Three large trials (ie, the Randomized Evaluation of Long-Term Anticoagulation Therapy [RE-LY], the Rivaroxaban Once Daily Oral Direct Factor Xa Inhibition Compared With Vitamin K Antagonism for Prevention of Stroke and Embolism Trial in Atrial Fibrillation [ROCKET-AF], and the Apixaban for Reduction in Stroke and Other Thromboembolic Events in Atrial Fibrillation [ARISTOTLE] trials)1–3 were recently published to test the efficacy and safety of new oral anticoagulants in preventing stroke and systemic embolism in patients with nonvalvular atrial fibrillation. The three studies, despite their important differences in design and clinical profile of the participants, consistently demonstrated at least noninferiority for both efficacy and safety for the newer anticoagulants (ie, dabigatran, rivaroxaban, apixaban) vs warfarin. Beyond the already emerged debate relative to the clinical application of the newer agents,4,5 there are further obscured points seeking clear answers in order to better evaluate whether there is a clinically relevant link between implemented randomized treatments and investigated outcome.
First, we should underline that the comparator drug was used at least suboptimally in all of the three studies, with ROCKET-AF scoring the less acceptable rate of anticoagulant therapeutic efficacy for warfarin as compared with both RE-LY and ARISTOTLE. In these lines, the new drugs were substantially compared with real-world warfarin misusage, and not to its optimal therapeutic potential, which is a mandatory requirement in the setting of randomized clinical trials. A step further, it would be quite interesting to know the pre-events international normalized ratio (INR) of patients in the arm of warfarin treatment in order to confirm or not the time-dependent causative associations between the randomized treatment and outcome. In our view, the time in therapeutic range used in prespecified studies’ analyses represents a by far vague approach to assess warfarin’s efficacy. By contrast, INR values in every single patient just before the occurrence of any outcome would reflect the individualized clinical relevant efficacy of warfarin.
Second, in all studies it is reported that participants had their blood pressure (BP) controlled at baseline. However, no information is provided for both BP control rate and BP levels during the follow-up period, since stroke and bleedings are strongly correlated with BP-oriented measures. It might be that participants randomized in the two treatment arms had unequal control of their BP at least in the period around the occurrence of the outcome. The same discussion is also applicable for participants with diabetes mellitus. Did all of the participants have their plasma glucose well controlled or eventual hypoglycemic phenomena interfered with the outcome under investigation? Taken together, the above inadequate control of clinically relevant outcome confounders might have seriously biased the results.

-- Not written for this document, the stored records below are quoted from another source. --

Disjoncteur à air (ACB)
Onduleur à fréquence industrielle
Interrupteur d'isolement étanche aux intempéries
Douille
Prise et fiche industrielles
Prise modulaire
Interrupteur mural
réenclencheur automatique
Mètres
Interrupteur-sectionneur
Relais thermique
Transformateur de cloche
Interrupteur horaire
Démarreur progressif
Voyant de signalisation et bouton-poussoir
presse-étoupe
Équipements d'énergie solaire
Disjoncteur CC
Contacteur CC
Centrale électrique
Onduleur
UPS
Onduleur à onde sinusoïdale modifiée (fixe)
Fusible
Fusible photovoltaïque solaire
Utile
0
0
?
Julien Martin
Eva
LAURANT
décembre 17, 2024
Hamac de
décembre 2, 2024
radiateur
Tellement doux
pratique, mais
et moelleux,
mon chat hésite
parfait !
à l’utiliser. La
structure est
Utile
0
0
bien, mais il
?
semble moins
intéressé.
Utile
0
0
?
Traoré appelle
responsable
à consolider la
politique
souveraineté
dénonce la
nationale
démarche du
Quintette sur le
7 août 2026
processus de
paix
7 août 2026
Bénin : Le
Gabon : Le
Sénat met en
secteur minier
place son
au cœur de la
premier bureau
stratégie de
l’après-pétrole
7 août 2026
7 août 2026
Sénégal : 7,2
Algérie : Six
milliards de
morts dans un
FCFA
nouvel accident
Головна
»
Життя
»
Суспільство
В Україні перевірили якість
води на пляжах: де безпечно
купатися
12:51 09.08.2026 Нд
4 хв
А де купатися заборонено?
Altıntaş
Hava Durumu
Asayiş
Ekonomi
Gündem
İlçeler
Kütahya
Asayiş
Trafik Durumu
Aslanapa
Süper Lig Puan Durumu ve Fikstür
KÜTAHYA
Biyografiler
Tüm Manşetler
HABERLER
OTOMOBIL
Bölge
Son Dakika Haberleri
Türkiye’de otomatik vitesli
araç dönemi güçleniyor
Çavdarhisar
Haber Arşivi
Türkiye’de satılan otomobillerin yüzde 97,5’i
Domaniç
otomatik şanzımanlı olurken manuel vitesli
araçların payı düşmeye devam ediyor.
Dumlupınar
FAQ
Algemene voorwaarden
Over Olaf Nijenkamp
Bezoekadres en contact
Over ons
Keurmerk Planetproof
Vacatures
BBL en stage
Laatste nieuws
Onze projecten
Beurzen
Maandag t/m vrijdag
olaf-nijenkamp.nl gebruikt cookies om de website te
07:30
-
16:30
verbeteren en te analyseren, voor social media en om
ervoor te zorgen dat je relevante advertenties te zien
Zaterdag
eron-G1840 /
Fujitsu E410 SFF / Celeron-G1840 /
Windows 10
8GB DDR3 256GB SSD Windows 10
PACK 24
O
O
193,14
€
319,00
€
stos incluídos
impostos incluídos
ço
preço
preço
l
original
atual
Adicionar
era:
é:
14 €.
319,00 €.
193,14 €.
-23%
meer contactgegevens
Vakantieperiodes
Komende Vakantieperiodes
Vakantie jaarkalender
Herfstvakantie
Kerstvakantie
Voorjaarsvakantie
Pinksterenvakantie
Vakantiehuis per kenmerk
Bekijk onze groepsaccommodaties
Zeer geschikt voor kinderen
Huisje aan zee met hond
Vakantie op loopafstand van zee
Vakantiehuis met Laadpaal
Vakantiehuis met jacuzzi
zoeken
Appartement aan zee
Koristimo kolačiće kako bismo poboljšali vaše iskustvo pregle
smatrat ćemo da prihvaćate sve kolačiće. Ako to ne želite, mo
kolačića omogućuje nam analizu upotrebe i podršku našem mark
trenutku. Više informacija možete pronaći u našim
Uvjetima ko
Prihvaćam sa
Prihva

Third, it is already proven that the new drugs demonstrated interactions with other drugs at the level of intestinal epithelium (ie, glycoprotein 1).6 Accordingly, it would be interesting to know the coadministration of drugs affecting the bioavailability of the new anticoagulants and possibly project correlations of their implementation with adverse outcomes.
Finally, all three studies recruited patients older than 80 years; however, in clinical practice, a huge number of patients with nonvalvular atrial fibrillation reside in the age range of the very elderly (>80 years). Extending the findings of these trials in very elderly patients with an enhanced burden of cardiovascular risk and comorbidities at least represents a foggy clinical suggestion.

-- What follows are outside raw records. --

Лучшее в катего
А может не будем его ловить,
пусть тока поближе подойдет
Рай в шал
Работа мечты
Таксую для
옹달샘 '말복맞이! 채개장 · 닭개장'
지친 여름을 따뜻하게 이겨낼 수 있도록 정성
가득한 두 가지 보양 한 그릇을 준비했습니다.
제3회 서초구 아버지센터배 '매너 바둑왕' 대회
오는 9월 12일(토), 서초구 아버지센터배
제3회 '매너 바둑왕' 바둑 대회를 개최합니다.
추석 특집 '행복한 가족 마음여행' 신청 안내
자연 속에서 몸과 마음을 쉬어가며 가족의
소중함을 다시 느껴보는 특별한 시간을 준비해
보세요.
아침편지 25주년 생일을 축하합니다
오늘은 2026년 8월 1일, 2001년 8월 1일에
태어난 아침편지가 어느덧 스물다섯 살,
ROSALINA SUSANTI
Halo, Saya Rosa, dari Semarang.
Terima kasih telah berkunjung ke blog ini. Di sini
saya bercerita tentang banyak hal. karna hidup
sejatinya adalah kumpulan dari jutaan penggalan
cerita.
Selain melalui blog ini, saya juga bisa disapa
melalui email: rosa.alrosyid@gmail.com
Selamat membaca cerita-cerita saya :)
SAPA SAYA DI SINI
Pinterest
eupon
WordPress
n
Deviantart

We steadily believe that projecting studies that evaluate hard clinical end points with suboptimal evaluation and management of the underlying traditional cardiovascular risk factors seriously questions the merit of the results. A second look and analysis of the results is mandatory in order to assess the impact of parameters not taken into consideration in the original release of the “new anticoagulation era” studies.
Beyond all of these remarks, the new drugs for nonvalvular atrial fibrillation promise to overcome the limitations related to warfarin-related anticoagulation strategy. At present, whether these drugs would demonstrate adequate efficacy and safety in real-world clinical practice remains yet undefined.